Had that all really happened?
He searched the crowd of faces for Ute, but she was now nowhere to be seen.
“Thank you so much,” he said to the two guards, both familiar faces from the daily routine of checking in and out of the base. They gripped his upper arms protectively and marched him through the inner gate; once inside, he expected to be released, but they gripped him all the tighter and marched him across to the main dome.
“Hey, what the…?”
“Orders,” said the guard to his right, waving his hand at the sliding door. They passed inside and turned down a corrido
r into the dome’s warren-like interior.
“Whose orders?”
They came to a door which slid open onto a small, cubicle-like room. He was eased over the threshold and released. The door sighed shut behind him.
Lauren Miekle and a tall, thin man in his forties Travis recognised as Major Danvers, head of security, turned from a surfacescreen on the wall: the image showed a shot of the crowd outside the main gate, ugly after its confrontation with the guards.
His stomach turned.
Lauren said, “Please, Travis, take a seat.” She smiled, without warmth, and indicated a chair before a small desk. She remained standing beside the surfacescreen, but Major Danvers seated himself behind the desk and snapped, “Sit down, Denholme.”
“What’s going on?” he said, appealing to Lauren’s better reason. “Those goons frog-marched me—”
“With good reason,” Danvers interrupted.
Travers sat down suddenly, his pulse racing. “What do you mean?”
Lauren said, gently, “This is about Kat, Travis. We’re concerned for her safety.”
He nodded. “So am I! Why do you think—?”
Danvers said, “You knew she was missing at eleven this morning.”

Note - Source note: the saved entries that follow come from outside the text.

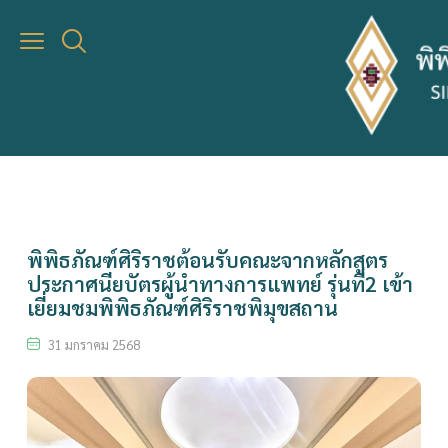
เชิญชม
มุมนิทรรศการ/ความรู้
กิจกรรม
Virtual Museum
มุมนิทรรศการ
ปฎิทินกิจกรรม
ข่าวสารและประชาสัมพันธ์
พิพิธภัณฑ์ศิริราชต้อนรับคณะจากหลักสูตรประกาศนียบัตรผู้นำ
ทางการแพทย์ รุ่นที่2 เข้าเยี่ยมชมพิพิธภัณฑ์ศิริราชพิมุขสถาน
การเข้าชมพิพิธภัณฑ์
ความรู้
ลงทะเบียนร่วมกิจกรรม
คลังวัตถุ
พิพิธภัณฑ์ศิริราชต้อนรับคณะจากหลักสูตร
ประกาศนียบัตรผู้นำทางการแพทย์ รุ่นที่2 เข้า
เยี่ยมชมพิพิธภัณฑ์ศิริราชพิมุขสถาน
31 มกราคม 2568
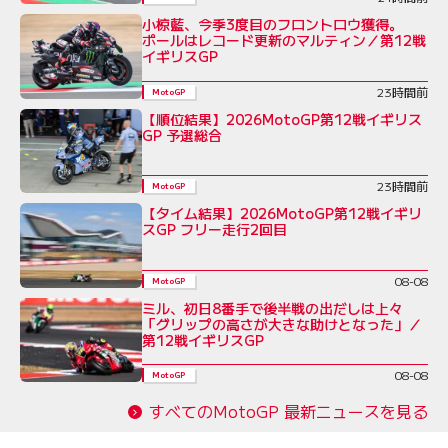
小椋藍、今季3度目のフロントロウ獲得。
ポールはレコード更新のマルティン／第12戦
イギリスGP
23時間前
MotoGP
【順位結果】2026MotoGP第12戦イギリス
GP 予選総合
23時間前
MotoGP
【タイム結果】2026MotoGP第12戦イギリ
スGP フリー走行2回目
08-08
MotoGP
ミル、初日8番手で後半戦の出だしは上々
「グリップの高さが大きな助けとなった」／
第12戦イギリスGP
08-08
MotoGP
すべてのMotoGP 最新ニュースを見る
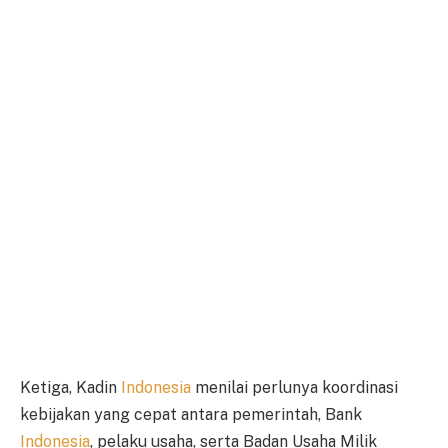
Ketiga, Kadin
Indonesia
menilai perlunya koordinasi
kebijakan yang cepat antara pemerintah, Bank
Indonesia
, pelaku usaha, serta Badan Usaha Milik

Travis squeezed his eyes shut and shook his head. He hoped the pantomime gesture would convey his incredulity. “I knew Kat wasn’t answering my calls. I was concerned.”
“Why were you concerned, Denholme?” Danvers asked. “What did you know?”
“Know? I didn’t know anything.”
Lauren said, “You contacted security, and then HR, a full hour before those people out there released the statement threatening Dr Manning’s life.”
“Of course I did. I’d been trying to reach Kat all morning. She wasn’t answering my calls. That wasn’t like her.”
“But you were sufficiently alarmed to enquire at security?”
He stared at the man. “What exactly are you accusing me of here?”
“We’re not accusing you of anything, Travis,” Lauren said. “We’re just investigating certain lines of…possibility. We wonder if you, through your contacts, had prior warning—or even intimation—that something like this was being planned.”